Saunders claims that recent "simple" tests-one to determine whether evidence had been tampered with and another to determine the origin of hair found in the hands of one of the victims-"bared the lie that Cooper was framed." In fact, these "simple" tests were mishandled by the State, rendering them incomplete and inconclusive. Cooper's attorneys and investigators were never allowed access to the evidence in question, with the result that the State-the entity being examined-was allowed to determine which bits of evidence were tested. When the State's experts didn't like their results-for example, when they discovered high concentrations of EDTA, a chemical used to preserve blood, during evidence testing-they threw them out, claiming that they had been "contaminated".

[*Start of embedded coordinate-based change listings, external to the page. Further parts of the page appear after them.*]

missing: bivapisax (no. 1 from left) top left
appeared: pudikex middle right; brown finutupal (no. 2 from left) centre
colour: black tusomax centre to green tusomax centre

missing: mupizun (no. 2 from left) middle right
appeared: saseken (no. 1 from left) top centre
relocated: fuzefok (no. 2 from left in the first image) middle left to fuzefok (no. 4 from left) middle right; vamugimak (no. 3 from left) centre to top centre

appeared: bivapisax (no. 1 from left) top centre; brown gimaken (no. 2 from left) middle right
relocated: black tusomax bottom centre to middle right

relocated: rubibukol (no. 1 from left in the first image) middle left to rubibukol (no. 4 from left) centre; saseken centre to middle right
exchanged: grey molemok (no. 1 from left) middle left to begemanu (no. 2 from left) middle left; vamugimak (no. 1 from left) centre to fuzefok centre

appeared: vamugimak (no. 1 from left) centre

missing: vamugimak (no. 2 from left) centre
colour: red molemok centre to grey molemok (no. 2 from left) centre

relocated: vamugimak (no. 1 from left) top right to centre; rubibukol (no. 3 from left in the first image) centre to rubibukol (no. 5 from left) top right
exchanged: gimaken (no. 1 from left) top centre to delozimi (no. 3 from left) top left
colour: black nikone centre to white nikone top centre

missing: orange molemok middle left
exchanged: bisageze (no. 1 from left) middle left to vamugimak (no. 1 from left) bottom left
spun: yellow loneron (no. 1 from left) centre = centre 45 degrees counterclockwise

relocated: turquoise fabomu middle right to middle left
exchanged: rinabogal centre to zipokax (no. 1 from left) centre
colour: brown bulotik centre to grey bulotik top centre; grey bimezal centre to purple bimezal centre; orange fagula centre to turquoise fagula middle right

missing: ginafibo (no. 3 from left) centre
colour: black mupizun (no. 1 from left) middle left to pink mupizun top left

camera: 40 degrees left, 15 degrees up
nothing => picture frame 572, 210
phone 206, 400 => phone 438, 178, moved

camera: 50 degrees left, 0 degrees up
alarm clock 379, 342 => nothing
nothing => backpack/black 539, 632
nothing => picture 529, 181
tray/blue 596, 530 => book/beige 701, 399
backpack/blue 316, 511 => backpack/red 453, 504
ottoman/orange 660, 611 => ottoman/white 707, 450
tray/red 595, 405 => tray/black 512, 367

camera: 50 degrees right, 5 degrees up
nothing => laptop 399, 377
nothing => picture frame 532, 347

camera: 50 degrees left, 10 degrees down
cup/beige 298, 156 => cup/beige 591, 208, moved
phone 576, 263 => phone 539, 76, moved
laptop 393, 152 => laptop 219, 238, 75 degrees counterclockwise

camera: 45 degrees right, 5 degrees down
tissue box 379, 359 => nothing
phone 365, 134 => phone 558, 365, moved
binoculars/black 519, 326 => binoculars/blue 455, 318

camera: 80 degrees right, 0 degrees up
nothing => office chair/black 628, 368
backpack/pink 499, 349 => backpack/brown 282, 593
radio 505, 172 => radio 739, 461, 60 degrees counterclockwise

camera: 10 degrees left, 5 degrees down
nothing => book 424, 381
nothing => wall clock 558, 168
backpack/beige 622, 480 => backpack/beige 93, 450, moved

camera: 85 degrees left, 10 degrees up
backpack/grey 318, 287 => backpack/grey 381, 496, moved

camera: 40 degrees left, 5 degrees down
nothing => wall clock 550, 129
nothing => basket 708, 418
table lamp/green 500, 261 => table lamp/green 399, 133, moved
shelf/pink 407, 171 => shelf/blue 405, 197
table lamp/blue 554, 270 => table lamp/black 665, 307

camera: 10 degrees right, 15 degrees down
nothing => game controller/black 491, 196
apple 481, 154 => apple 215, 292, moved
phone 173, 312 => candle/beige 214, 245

Since the stay of Cooper's execution, his attorneys have further weakened the State's already tenuous case. Perhaps the presiding judge, the Honorable Marilyn Huff, was showing her frustration with the State's inability to prove its case when she took the unprecedented and legally irrelevant step of having victims' family members give impact statements at the hearing. Whatever her intention, her action demonstrates a clear bias against Cooper and allows her to join a long line of prosecutors who have manipulated victims' grief to buttress weak evidence.
Saunders complains about the cost of testing and the abuse of process. It is the State that has abused the process and caused the testing to be useless. None of the Ninth Circuit's concerns have been adequately addressed, a man's life is still in the balance, and there is abundant evidence that those responsible for the deaths of the Ryens and Chris Hughes are still at large. Given the recent revelation that, in 1995, the state of Missouri executed Larry Griffin for a crime he did not commit, one would think that even pro-death penalty diehards like Saunders would proceed with caution. But I guess it is easier to bay for blood when you ignore the facts.